A more precise statement of this is the following: An amplifier will oscillate at the frequency at which its open loop gain equals its closed loop gain if, at that frequency,

1. The open loop gain of the amplifier is >= 1 and

2. The difference between the phase of the open loop signal and phase response of the network creating the closed loop output is more negative than -180°. Mathematically,

Φ_OL – Φ_CLnet = -180°

[edit] Practice

Frequency compensation is implemented by modifying the gain and phase characteristics of the amplifier's open loop output or of its feedback network, or both, in such a way as to avoid the conditions leading to oscillation. This is usually done by the internal or external use of resistance-capacitance networks.

[edit] Dominant pole compensation

The method most commonly used is called dominant pole compensation, which is a form of lag compensation. It can be shown that adding a pole to the open loop response at a very low frequency will reduce the gain of the amplifier, at the frequency of existing higher frequency poles, to one or less. This newly added pole is called the dominant pole because it dominates the effect of all of the higher frequency poles. The result is that the difference between the open loop output phase and the phase response of a feedback network having no reactive elements never reaches −180° while the amplifier has a gain of one or more.

Dominant pole compensation is implemented in most general purpose operational amplifiers by adding an integrating capacitance to the second stage. The size of the capacitance is sufficient to create a pole at a frequency of approx. 4 Hz, which reduces to one the gain at which the next higher frequency pole occurs. The result is a phase margin of 45° (dominant pole yields -90° from approx. 40 Hz to next highest frequency pole, which adds another -45° for a total of -135°). This is sufficient to prevent oscillation in the most commonly used feedback configurations.

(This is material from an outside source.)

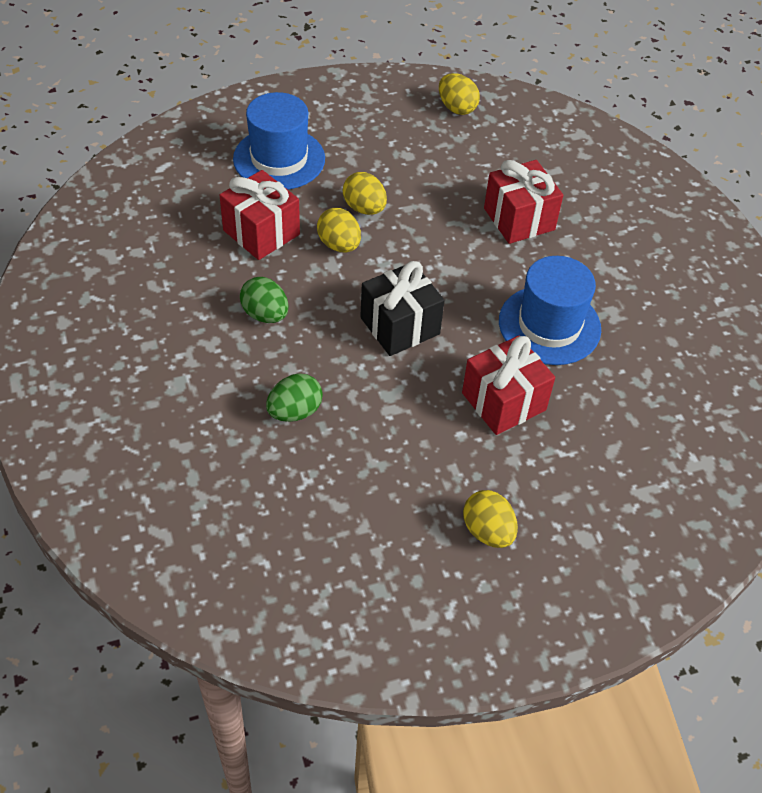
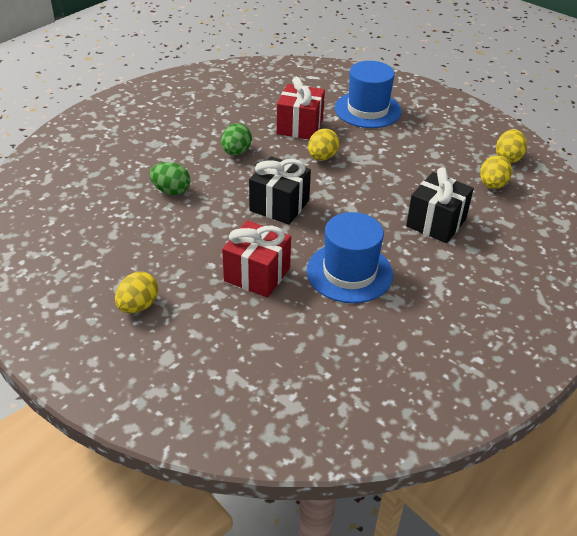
camera: 60 degrees right, 10 degrees down
(364, 208) = (365, 155): yellow egg -> yellow egg (492, 185)
(519, 219) = (436, 223): red gift -> black gift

Though simple and effective, this kind of conservative dominant pole compensation has two drawbacks:

1. It reduces the available open loop gain of the amplifier at higher frequencies, reducing its bandwidth. This, in turn, reduces the amount of feedback available for distortion correction, etc. at higher frequencies.

2. It reduces the amplifier's slew rate. This reduction results from the time it takes the finite current driving the second stage to charge the compensating capacitor. The result is the inability of the amplifier to reproduce high amplitude, high frequency signals accurately.

[edit] Other methods

Other compensation methods are lead compensation, lead-lag compensation and feed-forward compensation.

Lead compensation. Whereas lag compensation places a pole in the open loop response, lead compensation places a zero^[2] in the open loop response to cancel one of the existing poles.

Lead-lag compensation places both a zero and a pole in the open loop response, with the pole usually being at an open loop gain of less than one.

Feed-forward compensation uses a capacitor to bypass a stage in the amplifier at high frequencies, thereby eliminating the pole that stage creates.

The purpose of all three of these is to allow greater open loop bandwidth while still maintaining amplifier closed loop stability. They are often used to compensate high gain, wide bandwidth amplifiers.

[edit] Footnotes

1. ^ In this context, a pole is the point in a frequency response curve where the amplitude decreases by 3db due to an integrating resistance and capacitive reactance. Ultimately, each pole will result in a phase lag of 90°, i.e., the output signal will lag behind the input signal by 90° at this point. For the mathematical concept of a pole, see, Pole (complex analysis).
2. ^ In this context, a zero is the point in a frequency response curve where the amplitude increases by 3db due to a differentiating resistance and capacitive reactance. Ultimately, each zero will result in a phase lead of 90°, i.e., the phase of the output signal will be 90° ahead of the phase of the input signal at this point. For the mathematical concept of a zero, see, Zero (complex analysis).